If it is true that we are what we do, a corollary is that we do it with, to, for, by somebody else. As John Dunne said,
No man is an island entire of itself; every man
is a piece of the continent, a part of the main;
... any man's death diminishes me,
because I am involved in mankind...
The philosophizing recluse is an extreme, of which there are probably not many actual examples. More common are the professional or devoted amateur philosophers, who are narrowly focussed, and likely involved with other people who are similarly narrowly focussed. They occupy islands with a small number of inhabitants. Their "field" is very proscribed.

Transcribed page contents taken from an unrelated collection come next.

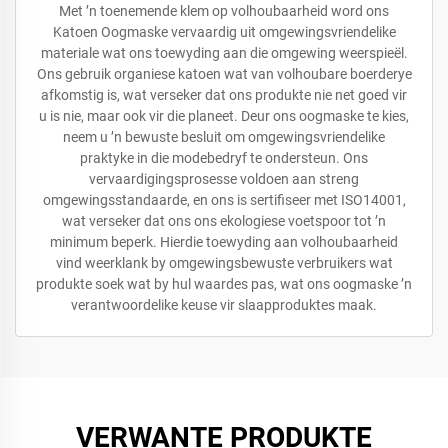
Met ’n toenemende klem op volhoubaarheid word ons
Katoen Oogmaske vervaardig uit omgewingsvriendelike
materiale wat ons toewyding aan die omgewing weerspieël.
Ons gebruik organiese katoen wat van volhoubare boerderye
afkomstig is, wat verseker dat ons produkte nie net goed vir
u is nie, maar ook vir die planeet. Deur ons oogmaske te kies,
neem u ’n bewuste besluit om omgewingsvriendelike
praktyke in die modebedryf te ondersteun. Ons
vervaardigingsprosesse voldoen aan streng
omgewingsstandaarde, en ons is sertifiseer met ISO14001,
wat verseker dat ons ons ekologiese voetspoor tot ’n
minimum beperk. Hierdie toewyding aan volhoubaarheid
vind weerklank by omgewingsbewuste verbruikers wat
produkte soek wat by hul waardes pas, wat ons oogmaske ’n
verantwoordelike keuse vir slaapproduktes maak.
VERWANTE PRODUKTE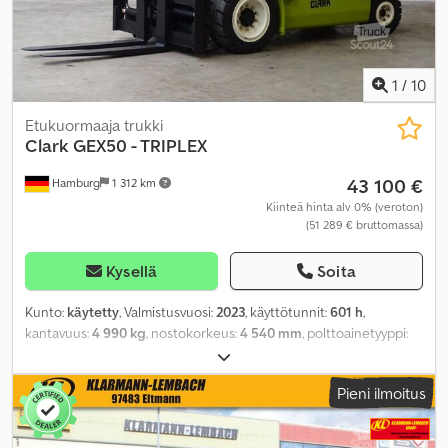
1
/
10
Etukuormaaja trukki
Clark
GEX50 - TRIPLEX
43 100 €
Hamburg
1 312 km
Kiinteä hinta alv 0% (veroton)
(51 289 € bruttomassa)
Kysellä
Soita
Kunto:
käytetty
, Valmistusvuosi:
2023
, käyttötunnit:
601 h
,
kantavuus:
4 990 kg
, nostokorkeus:
4 540 mm
, polttoainetyyppi:
sähköinen
, mastityyppi:
triplex
, rakennuskorkeus:
2 310 mm
,
renkaiden kunto:
50 prosentti
, eturenkaan koko:
28x12,5-15
,
Pieni ilmoitus
takarenkaan koko:
21x8-9
, omamassa:
8 371 kg
, kokonaispituus:
3 140 mm
, väri:
muu
,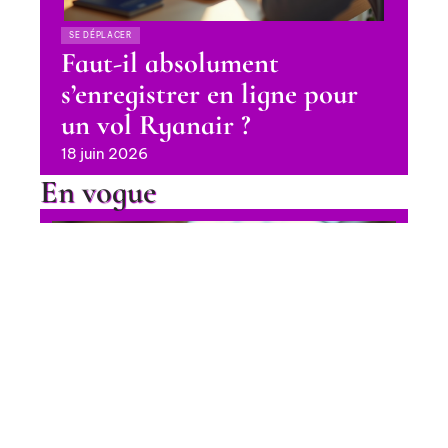
SE DÉPLACER
Faut-il absolument
s’enregistrer en ligne pour
un vol Ryanair ?
18 juin 2026
En vogue
Achat Pass Rail 2025 : les
meilleures options pour voyager
en train
Contact
Mentions Légales
Sitemap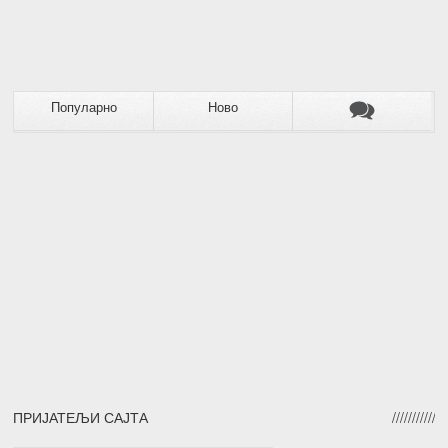
Популарно
Ново
ПРИЈАТЕЉИ САЈТА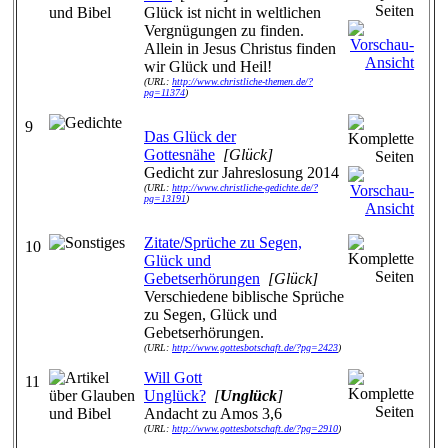
Glück ist nicht in weltlichen
Vergnügungen zu finden.
Allein in Jesus Christus finden
wir Glück und Heil!
(URL:
http://www.christliche-themen.de/?
pg=11374
)
9
Das Glück der
Gottesnähe
[Glück]
Gedicht zur Jahreslosung 2014
(URL:
http://www.christliche-gedichte.de/?
pg=13191
)
Zitate/Sprüche zu Segen,
10
Glück und
Gebetserhörungen
[Glück]
Verschiedene biblische Sprüche
zu Segen, Glück und
Gebetserhörungen.
(URL:
http://www.gottesbotschaft.de/?pg=2423
)
Will Gott
11
Unglück?
[
Unglück
]
Andacht zu Amos 3,6
(URL:
http://www.gottesbotschaft.de/?pg=2910
)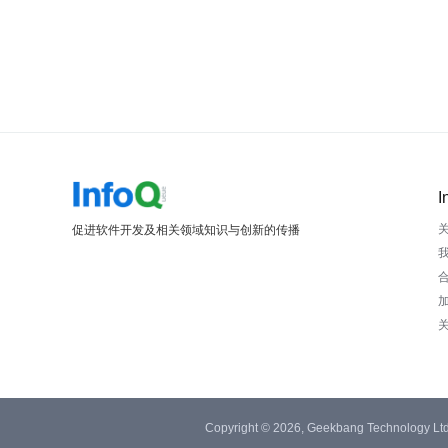
I
促进软件开发及相关领域知识与创新的传播
Copyright © 2026, Geekbang Technology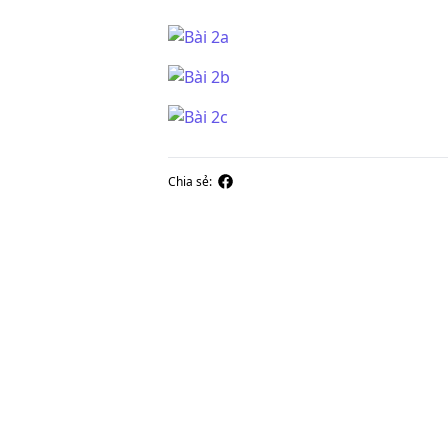
Chia sẻ: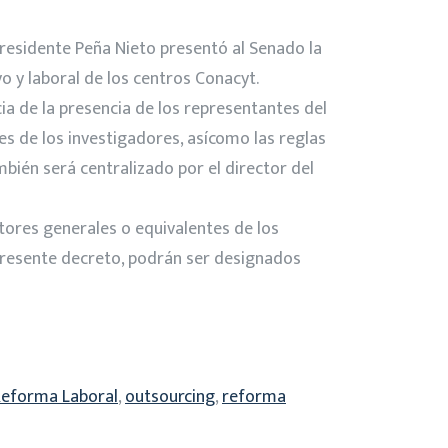
 presidente Peña Nieto presentó al Senado la
vo y laboral de los centros Conacyt.
ia de la presencia de los representantes del
s de los investigadores, asícomo las reglas
bién será centralizado por el director del
ctores generales o equivalentes de los
 presente decreto, podrán ser designados
Reforma Laboral
,
outsourcing
,
reforma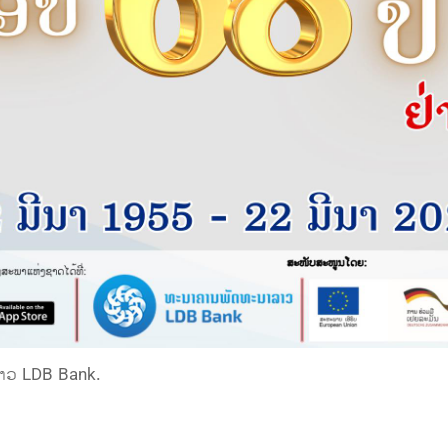
າວ LDB Bank.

There are groups of extremophiles who are similar to philosophers: Old line socialists and anarchists come to mind. They are very narrow in their views, quite restricted in their activities. Actually there are quite a few 'specialties' in which a sort of OCD takes over, whether the subject matter is Jane Austin, bird watching, or body builders.
Most of these extremophiles are not harmful to society; they are more just irrelevant. I am thinking of actual people I know who fit as extremophiles. They are not bad people.
The really bad people in this world are immensely involved with other people as racketeers of various kinds -- Bernie Madoff to Mark Zuckerberg.
Most people fall in between the extremes, in the middle. Their lives are indifferent, good, or bad (a continuum) as they live out the roles, the possibilities, of their particular lives.
From my POV, the quality of a life is determined by what we do, with whom, to whom, by whom, for whom. Any individual on earth has opportunities to make positive contributions in their interactions with other people. Most people act in small positive ways most of the time. When large numbers of people act in negative ways, and larger negative ways at that, life for other people begins to deteriorate. Lots of examples of both the positive and the negative.